Recorded data
.....
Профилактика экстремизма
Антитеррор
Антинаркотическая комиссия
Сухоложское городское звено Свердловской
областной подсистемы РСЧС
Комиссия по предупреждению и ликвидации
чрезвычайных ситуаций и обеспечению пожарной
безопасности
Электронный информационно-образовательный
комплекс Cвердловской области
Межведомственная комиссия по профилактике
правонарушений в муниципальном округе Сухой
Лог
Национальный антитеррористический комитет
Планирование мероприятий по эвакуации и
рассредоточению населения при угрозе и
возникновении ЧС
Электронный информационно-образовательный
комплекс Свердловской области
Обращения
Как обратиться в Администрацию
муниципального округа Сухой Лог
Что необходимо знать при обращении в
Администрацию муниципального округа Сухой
.....
● **WORK REQUEST**:
Rewrite all the records, putting "мэрию" wherever "Администрацию" appears and keeping every other word and line the same.

● **WRITTEN SOLUTION**:
Профилактика экстремизма
Антитеррор
Антинаркотическая комиссия
Сухоложское городское звено Свердловской
областной подсистемы РСЧС
Комиссия по предупреждению и ликвидации
чрезвычайных ситуаций и обеспечению пожарной
безопасности
Электронный информационно-образовательный
комплекс Cвердловской области
Межведомственная комиссия по профилактике
правонарушений в муниципальном округе Сухой
Лог
Национальный антитеррористический комитет
Планирование мероприятий по эвакуации и
рассредоточению населения при угрозе и
возникновении ЧС
Электронный информационно-образовательный
комплекс Свердловской области
Обращения
Как обратиться в мэрию
муниципального округа Сухой Лог
Что необходимо знать при обращении в
мэрию муниципального округа Сухой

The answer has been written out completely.